The fact that, according to Royal Mail, the financial benefits of the new-look form covered the 30 000 design fee was a big plus with the judges. Says Peter Norman, group commercial director of Psion and a judge in the second round of the two-stage competition: “If only 5 per cent of the people responsible for forms took a little notice of this, we’d be better off as a society.”

The project started in February last year, when Royal Mail – co incidentally a sponsor of the Design Effectiveness Awards – asked Siegel & Gale to review its mail redirection service. The consultancy was also briefed to appraise the promotional leaflet, Moving home? and the application form filled in by customers wanting their mail redirected.

Some 800 000 people a year pay to have their mail redirected, and research showed that 87 per cent of application forms contained one or more errors. As a result, Royal Mail was spending a substantial amount of money dealing with these errors and the resulting complaints. Several postal departments channel applications from customers wanting their mail redirected, but because it is such an important public service, it was felt the masterbrand, Royal Mail, was taking a serious knock.

The situation even prompted the Consumers’ Association to damn the Royal Mail redirection service. A highly critical article published in the April 1994 issue of the association’s magazine Which? stated: “The Post Office’s service for people moving house has failed to impress the Consumers’ Association. More than one in ten letters went astray in a test.”

By the time the design project was completed in early May 1994, on schedule and to budget, Siegel & Gale had combined the old leaflet and unwieldy application form into a single, user-friendly document. Folding into an ingenious integrated reply paid “envelope”, the document was tested on customers by independent consultant Peagram Walters Associates before its public launch in June 1994.

The rationale behind the design is to make the form easy to use by Post Office Counters and Royal Mail staff as well as by customers. The decision to amalgamate the two bits of literature was prompted by the discovery that customers thought the leaflet – usually prominently displayed in post offices – was “an operational document”, not just a marketing device. They did not always realise that to apply for the service they had to fill in a separate form, which was generally kept behind the counter.

Apart from recouping its design costs in just over a fortnight, Royal Mail has reaped other benefits from the exercise.
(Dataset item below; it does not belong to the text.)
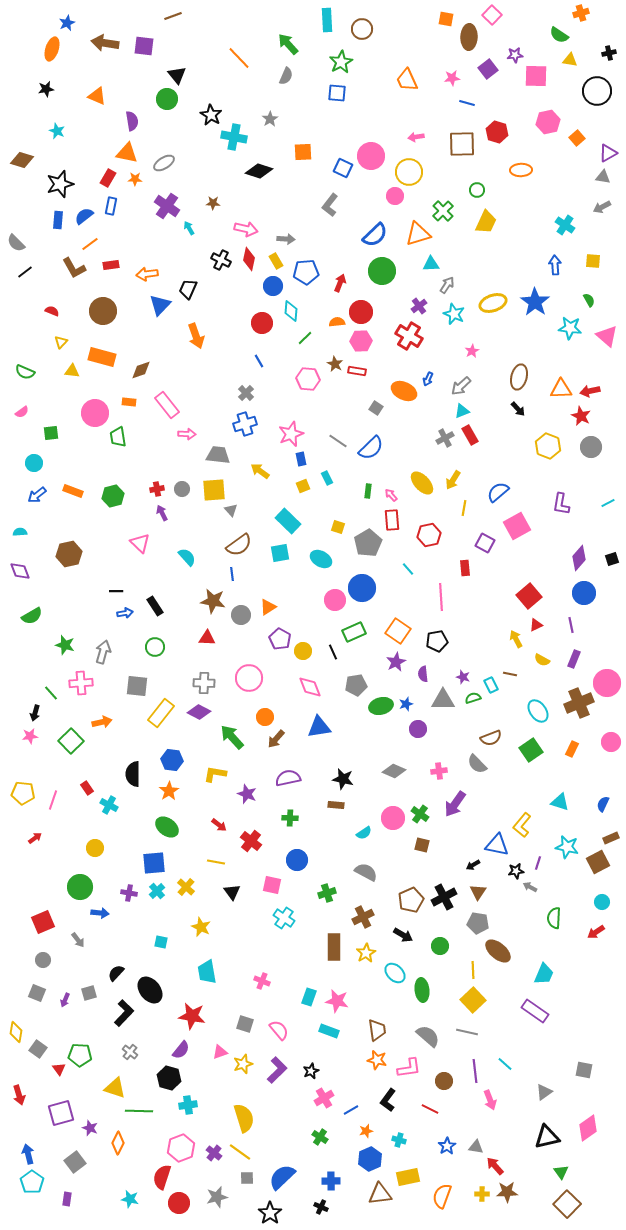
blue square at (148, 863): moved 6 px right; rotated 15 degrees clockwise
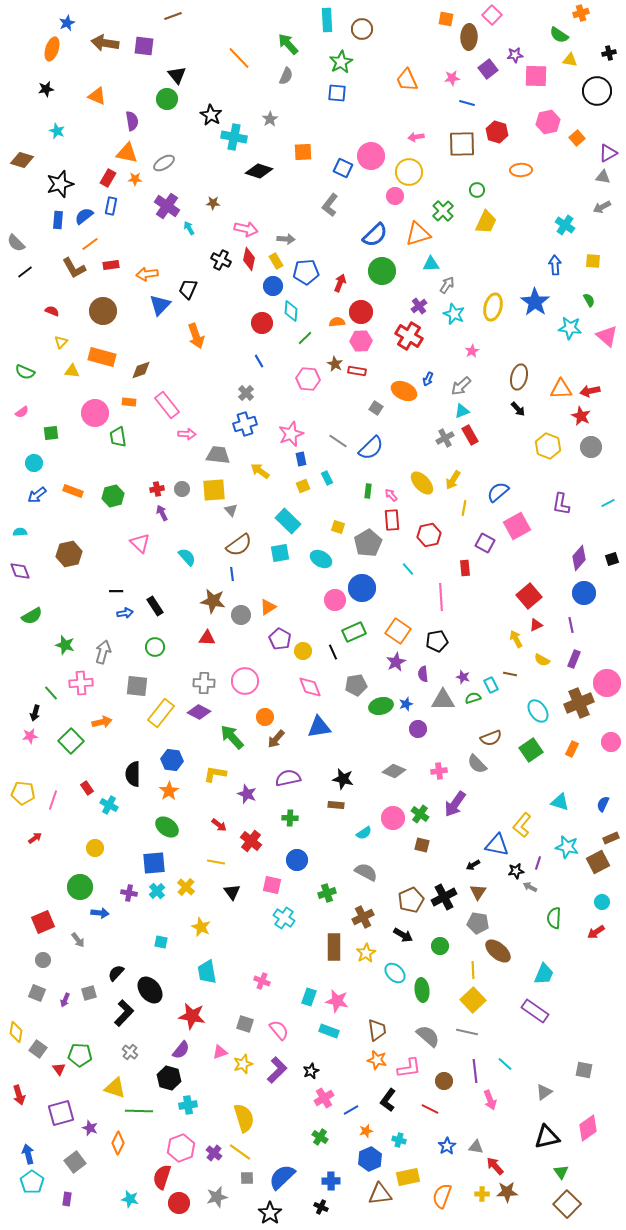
yellow ellipse at (493, 303): moved 4 px down; rotated 56 degrees counterclockwise
pink circle at (249, 678): moved 4 px left, 3 px down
It says it reduced operating costs “significantly” in the nine months following the introduction of the new form, and expects a further drop over the next five years.

The success of the project has led to the development of new products, such as a new international redirection service, which is likely to yield 10 per cent extra revenue a year.

As for customer response, the rate of errors in completed applications has fallen from 87 per cent to below 10 per cent nationally – a target established at the outset – and the service has dropped back to third place as a cause for customer complaint.

Most of the staff in the ten Royal Mail Redirection Centres agree that the new form is easier to process. The redesign has also found favour with Post Office Counters and helped to relieve the “historic” internal tensions over the system before Siegel & Gale was brought in.

At the time the review was commissioned, all staff training relating to the redirection service was suspended. According to Royal Mail, the simplicity of the new-look form has made it more easily understood by staff and customers alike and there has been no need to resume training.

All involved in the project have been able to measure its effectiveness accurately because Royal Mail placed a moratorium on advertising and promotions for the service from the start of the exercise. Even posters and point-of-sale material detailing the service were removed, allowing the redesign to stand up on its own. Which, as its success at this week’s award celebration showed, it has done admirably.